First, let us create a pipeline (this time using a deidentification model) without the `setIgnoreStopwords` parameter and visualize the results.

In [26]:
nerModel = medical.NerModel.pretrained("ner_deid_generic_augmented", "en", "clinical/models")\
    .setInputCols(["sentence", "token", "embeddings"]) \
    .setOutputCol("ner_deid")

nerConverter = medical.NerConverterInternal() \
   .setInputCols(["sentence", "token", "ner_deid"]) \
   .setOutputCol("chunk_deid")\
   .setGreedyMode(True)\
   .setWhiteList(['LOCATION'])

nlpPipeline = nlp.Pipeline(stages = [document_assembler,
                              sentence_detector,
                              tokenizer,
                              embeddings,
                              nerModel,
                              nerConverter
                              ])

ner_converter_model = nlpPipeline.fit(empty_data)

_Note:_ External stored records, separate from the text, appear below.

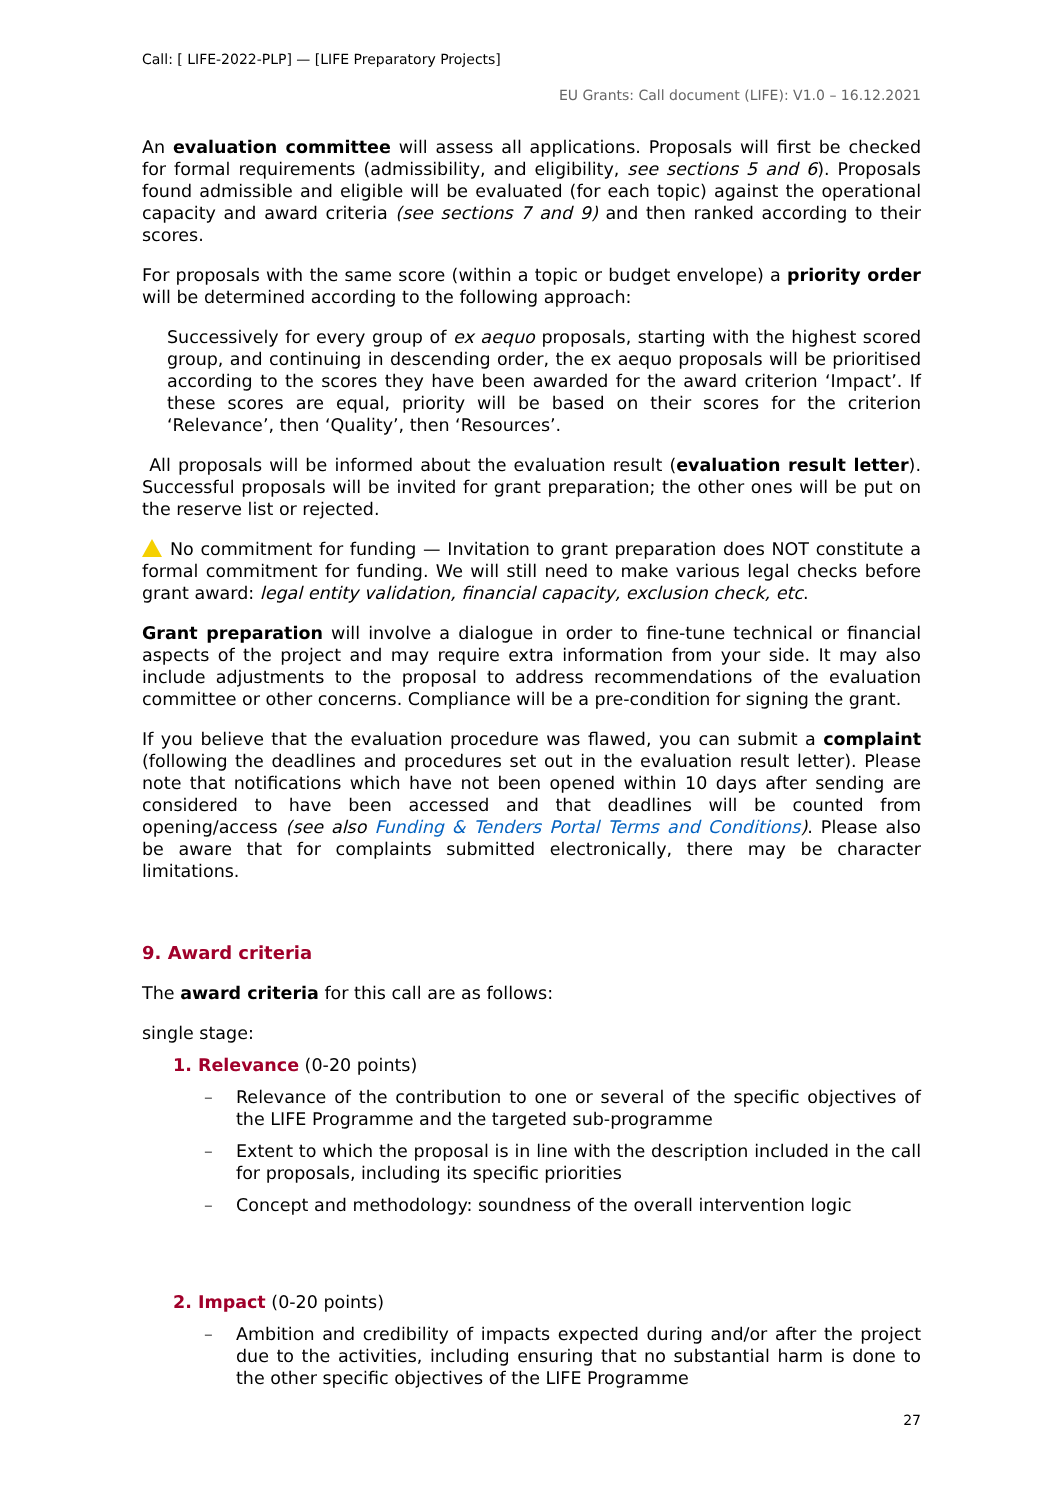Call: [ LIFE-2022-PLP] — [LIFE Preparatory Projects]
EU Grants: Call document (LIFE): V1.0 – 16.12.2021
An evaluation committee will assess all applications. Proposals will first be checked for formal requirements (admissibility, and eligibility, see sections 5 and 6). Proposals found admissible and eligible will be evaluated (for each topic) against the operational capacity and award criteria (see sections 7 and 9) and then ranked according to their scores.
For proposals with the same score (within a topic or budget envelope) a priority order will be determined according to the following approach:
Successively for every group of ex aequo proposals, starting with the highest scored group, and continuing in descending order, the ex aequo proposals will be prioritised according to the scores they have been awarded for the award criterion ‘Impact’. If these scores are equal, priority will be based on their scores for the criterion ‘Relevance’, then ‘Quality’, then ‘Resources’.
All proposals will be informed about the evaluation result (evaluation result letter). Successful proposals will be invited for grant preparation; the other ones will be put on the reserve list or rejected.
No commitment for funding — Invitation to grant preparation does NOT constitute a formal commitment for funding. We will still need to make various legal checks before grant award: legal entity validation, financial capacity, exclusion check, etc.
Grant preparation will involve a dialogue in order to fine-tune technical or financial aspects of the project and may require extra information from your side. It may also include adjustments to the proposal to address recommendations of the evaluation committee or other concerns. Compliance will be a pre-condition for signing the grant.
If you believe that the evaluation procedure was flawed, you can submit a complaint (following the deadlines and procedures set out in the evaluation result letter). Please note that notifications which have not been opened within 10 days after sending are considered to have been accessed and that deadlines will be counted from opening/access (see also Funding & Tenders Portal Terms and Conditions). Please also be aware that for complaints submitted electronically, there may be character limitations.
9. Award criteria
The award criteria for this call are as follows:
single stage:
1. Relevance (0-20 points)
– Relevance of the contribution to one or several of the specific objectives of the LIFE Programme and the targeted sub-programme
– Extent to which the proposal is in line with the description included in the call for proposals, including its specific priorities
– Concept and methodology: soundness of the overall intervention logic
2. Impact (0-20 points)
– Ambition and credibility of impacts expected during and/or after the project due to the activities, including ensuring that no substantial harm is done to the other specific objectives of the LIFE Programme
27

ner_deid_generic_augmented download started this may take some time.
[OK!]


In [27]:
from sparknlp_display import NerVisualizer

text = """
The address of the manufacturer:
R K Industry House, Walbhat Rd
Mumbai, Maharashtra, India
"""

lmodel= nlp.LightPipeline(ner_converter_model)
res = lmodel.fullAnnotate(text)[0]

NerVisualizer().display(res, 'chunk_deid')

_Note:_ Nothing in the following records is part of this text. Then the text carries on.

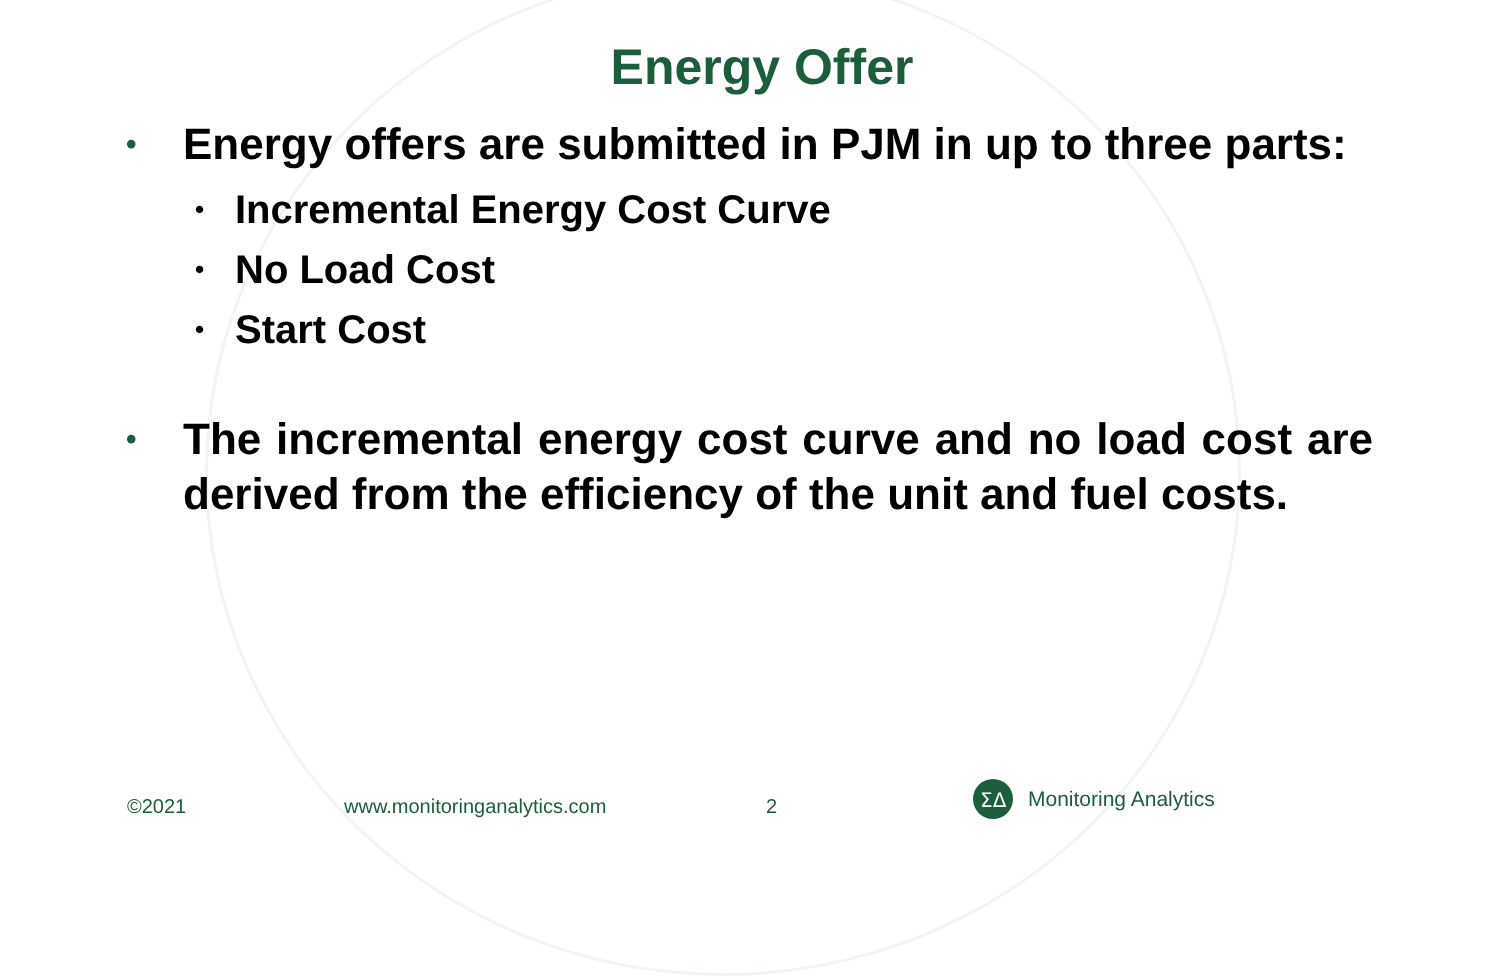Energy Offer
• Energy offers are submitted in PJM in up to three parts:
• Incremental Energy Cost Curve
• No Load Cost
• Start Cost
• The incremental energy cost curve and no load cost are derived from the efficiency of the unit and fuel costs.
©2021 www.monitoringanalytics.com 2
ΣΔ
Monitoring Analytics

Now, let's define some characters and words with the `setIgnoreStopWords()` parameter and see the difference between the chunks.

In [28]:
nerConverter = medical.NerConverterInternal() \
   .setInputCols(["sentence", "token", "ner_deid"]) \
   .setOutputCol("chunk_deid")\
   .setGreedyMode(True)\
   .setWhiteList(['LOCATION'])\
   .setIgnoreStopWords(['\n', ',', "and", 'or', '.'])

nlpPipeline = nlp.Pipeline(stages = [document_assembler,
                              sentence_detector,
                              tokenizer,
                              embeddings,
                              nerModel,
                              nerConverter
                              ])

ner_converter_model = nlpPipeline.fit(empty_data)

In [29]:
lmodel= nlp.LightPipeline(ner_converter_model)
res = lmodel.fullAnnotate(text)[0]

NerVisualizer().display(res, 'chunk_deid')

Ignoring the stopwords caused a considerable change in the results.